**TRAVAIL DEMANDÉ:**
a – Sur l'audition consacrée à Natura 2000 :
(i) Quel jour s'est-elle tenue ?
(ii) Quelle notion le président a-t-il jugé nécessaire de définir ?
(iii) Par quel mot M. Jean Roland a-t-il qualifié la mise en œuvre de la directive en France ?
b – Quelles sont toutes les personnes nommées dans l'audition consacrée à Natura 2000 ?
c – Poursuivez le compte rendu de l'audition consacrée à Natura 2000 à partir de sa dernière phrase.

=== PAGE ===

Audition de MM. Jean Roland, directeur de " Réserves
naturelles de France " et Gilles Valentin-Smith,
Coordinateur du
programme LIFE " Natura
2000 "
(Mardi 25 mars 1997)
M. Jean Roland
a précisé, en guise de
propos liminaire, que " Réserves naturelles de France "
rassemblait les personnes travaillant pour les réserves naturelles
françaises et avait une certaine expérience en matière de
planification de la gestion patrimoniale des milieux naturels, et était
chargé, à ce titre, par le ministre de l'environnement et la
Commission européenne de la mise en place d'un programme
expérimental sur le contenu des documents d'objectifs Natura 2000.
Répondant à une question de
M. Jean Roland
,
M. Jean-François Le Grand, président,
a
rappelé que les directives européennes, telles celles concernant
" Natura 2000 ", étaient élaborées au niveau
communautaire, sans contrôle démocratique au niveau national, et
s'imposaient au droit national. Il a considéré que les
difficultés soulevées par la directive " Natura 2000 "
étaient lourdes, fondées, et raisonnées. Il a, en
particulier, insisté sur la nécessité de définir la
notion de " perturbation ". Il a rappelé ensuite la
" lame de fond d'oppositions " qui avait été
soulevée par la diffusion de la directive, y compris lors de la relance
de la procédure.
M. Jean Roland
, après avoir qualifié la mise en oeuvre de
la directive en France de " raté", a cependant insisté sur
la désinformation dont elle avait fait l'objet. Il a également
signalé, à la décharge du ministère de
l'environnement, que celui-ci n'avait pas disposé des moyens financiers
nécessaires à une véritable concertation. Il a
considéré qu'il fallait revenir au texte et ne pas faire dire
à la Directive n'importe quoi.

=== DONNÉES FOURNIES ===

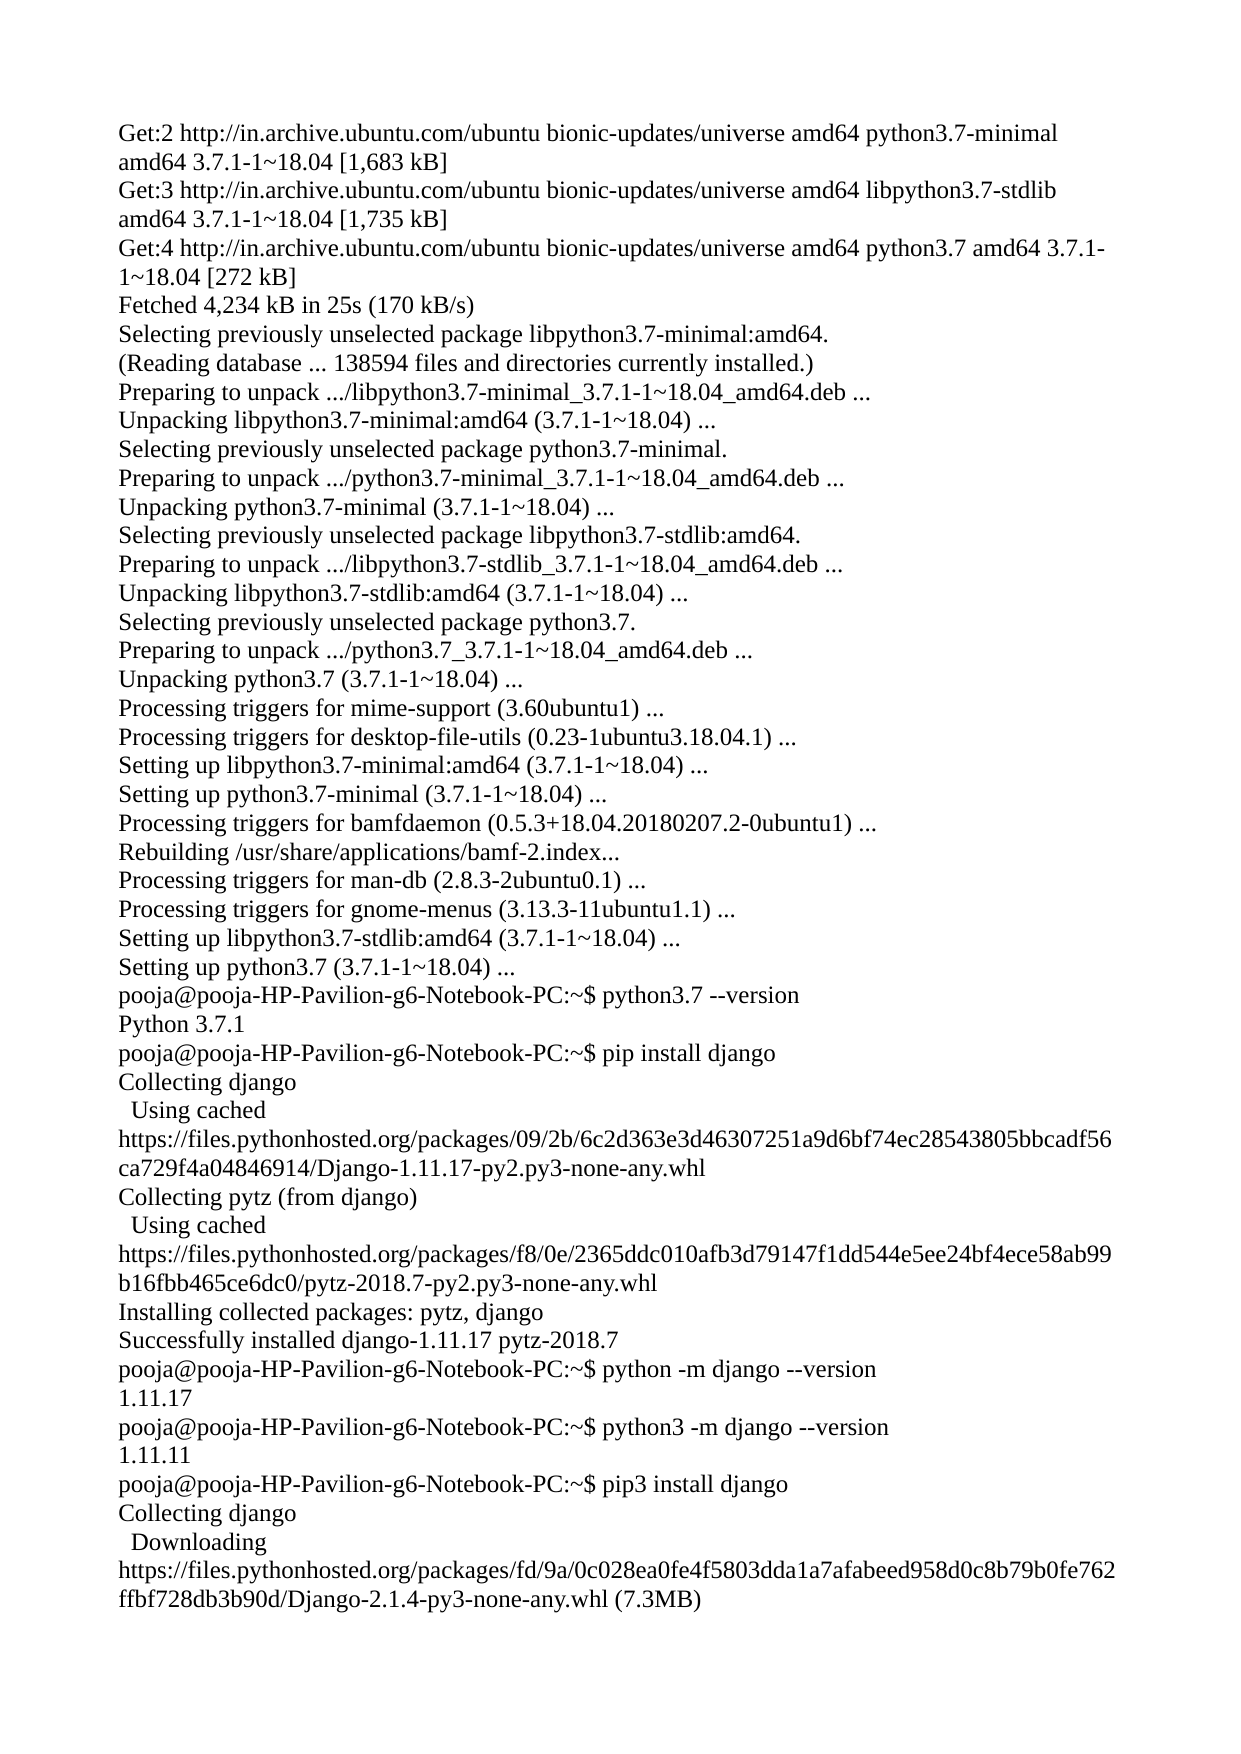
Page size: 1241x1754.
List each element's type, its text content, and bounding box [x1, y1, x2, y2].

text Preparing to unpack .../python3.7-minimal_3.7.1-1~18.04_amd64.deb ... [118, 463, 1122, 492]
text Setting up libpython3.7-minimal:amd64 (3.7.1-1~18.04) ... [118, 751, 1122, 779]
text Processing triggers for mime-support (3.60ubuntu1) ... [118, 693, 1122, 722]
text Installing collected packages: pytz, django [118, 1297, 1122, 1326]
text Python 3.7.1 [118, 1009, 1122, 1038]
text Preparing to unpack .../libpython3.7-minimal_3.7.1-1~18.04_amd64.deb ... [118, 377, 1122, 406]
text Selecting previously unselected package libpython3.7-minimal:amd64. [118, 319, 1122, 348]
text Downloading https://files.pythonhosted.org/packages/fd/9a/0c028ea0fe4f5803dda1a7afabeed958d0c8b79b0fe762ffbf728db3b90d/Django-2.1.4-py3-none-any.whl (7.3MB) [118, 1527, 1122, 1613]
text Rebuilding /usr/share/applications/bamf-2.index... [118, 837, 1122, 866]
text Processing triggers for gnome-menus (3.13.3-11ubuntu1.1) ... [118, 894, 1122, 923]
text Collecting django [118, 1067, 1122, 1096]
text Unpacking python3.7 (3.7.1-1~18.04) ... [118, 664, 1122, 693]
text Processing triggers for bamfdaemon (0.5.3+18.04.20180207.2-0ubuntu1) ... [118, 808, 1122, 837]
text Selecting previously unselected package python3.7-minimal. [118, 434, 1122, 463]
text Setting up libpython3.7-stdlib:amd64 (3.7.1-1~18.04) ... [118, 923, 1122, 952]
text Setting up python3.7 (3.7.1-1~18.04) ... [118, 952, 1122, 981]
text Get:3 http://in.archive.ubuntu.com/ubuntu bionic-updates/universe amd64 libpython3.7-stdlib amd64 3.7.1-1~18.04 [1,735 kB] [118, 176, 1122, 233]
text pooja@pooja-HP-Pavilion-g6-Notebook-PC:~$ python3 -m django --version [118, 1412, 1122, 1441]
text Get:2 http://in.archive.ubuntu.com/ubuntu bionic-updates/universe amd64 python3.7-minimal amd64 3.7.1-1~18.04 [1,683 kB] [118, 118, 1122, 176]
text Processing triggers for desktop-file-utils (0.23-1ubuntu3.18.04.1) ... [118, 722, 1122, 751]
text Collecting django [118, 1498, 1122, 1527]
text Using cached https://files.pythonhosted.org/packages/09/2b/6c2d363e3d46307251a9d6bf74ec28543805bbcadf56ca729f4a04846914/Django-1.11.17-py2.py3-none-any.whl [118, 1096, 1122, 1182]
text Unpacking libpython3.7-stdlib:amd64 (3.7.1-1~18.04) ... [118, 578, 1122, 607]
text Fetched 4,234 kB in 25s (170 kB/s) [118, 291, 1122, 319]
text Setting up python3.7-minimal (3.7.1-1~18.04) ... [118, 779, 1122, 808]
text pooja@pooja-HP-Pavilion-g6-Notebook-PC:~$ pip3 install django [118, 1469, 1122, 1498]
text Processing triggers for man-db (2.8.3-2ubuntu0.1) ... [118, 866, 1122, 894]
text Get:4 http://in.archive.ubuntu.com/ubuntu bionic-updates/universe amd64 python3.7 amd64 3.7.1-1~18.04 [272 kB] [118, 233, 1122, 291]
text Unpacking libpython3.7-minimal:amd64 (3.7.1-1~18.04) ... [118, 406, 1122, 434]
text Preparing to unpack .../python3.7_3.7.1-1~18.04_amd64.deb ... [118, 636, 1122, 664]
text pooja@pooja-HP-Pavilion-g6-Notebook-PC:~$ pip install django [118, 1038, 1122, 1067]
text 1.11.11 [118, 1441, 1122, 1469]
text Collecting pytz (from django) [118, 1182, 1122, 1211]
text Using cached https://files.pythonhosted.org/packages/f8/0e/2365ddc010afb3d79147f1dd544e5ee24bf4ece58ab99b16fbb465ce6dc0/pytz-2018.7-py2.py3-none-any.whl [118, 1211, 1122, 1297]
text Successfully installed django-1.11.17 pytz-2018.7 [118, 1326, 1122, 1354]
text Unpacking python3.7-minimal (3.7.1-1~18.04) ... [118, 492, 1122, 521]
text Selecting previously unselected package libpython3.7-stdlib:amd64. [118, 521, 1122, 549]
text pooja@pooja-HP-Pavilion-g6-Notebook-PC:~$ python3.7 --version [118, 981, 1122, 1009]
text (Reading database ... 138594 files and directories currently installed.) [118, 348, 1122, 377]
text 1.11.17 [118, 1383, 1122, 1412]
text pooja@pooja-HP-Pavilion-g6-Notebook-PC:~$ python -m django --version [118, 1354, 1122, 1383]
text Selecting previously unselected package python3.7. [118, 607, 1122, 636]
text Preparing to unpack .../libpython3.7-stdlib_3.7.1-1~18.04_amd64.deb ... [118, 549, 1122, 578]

===

**RÉPONSES À L'EXERCICE:**
a –
(i) Le mardi 25 mars 1997.
(ii) La notion de « perturbation ».
(iii) Un « raté ».

b – Jean Roland, Gilles Valentin-Smith et Jean-François Le Grand.

c –
M. Michel Doublet
,
réagissant à ces propos, a
considéré que la concertation aurait coûté moins
cher et aurait évité bien des problèmes si elle avait
été préalable. Il a précisé que, dans son
département, la " catégorie I " ne posait pas de
problème, que la " catégorie II " faisait l'objet de
" réserves importantes ", même de la part des
associations écologistes, et que la
" catégorie III " provoquerait vraisemblablement un
blocage.
Il a, par ailleurs, regretté qu'il soit peu tenu compte des
propriétaires des terrains retenus pour le zonage et de leur droit de
propriété.
M. Jean-François Le Grand, président,
a signalé
certaines aberrations de l'inventaire, comme l'oubli de la baie d'Auderville,
et l'inscription d'autres zones sans intérêt, qui
décridibilisent la démarche des comités régionaux
scientifiques de protection de la nature (CSRPN). Il a également
jugé que les ZNIEF, dont, sans qu'ils soient opposables au tiers, il
convient de tenir compte dans les plans d'occupation des sols, ont
constitué, pour les maires, un précédent tout à
fait négatif.
M. Gérard César
a jugé que la directive ne pourrait
être bonne que si un consensus était recherché et atteint,
ce qui était le cas en Gironde où la proposition d'une liste de
sites représentant 2,5 % du territoire n'a pas été
soulevée d'opposition.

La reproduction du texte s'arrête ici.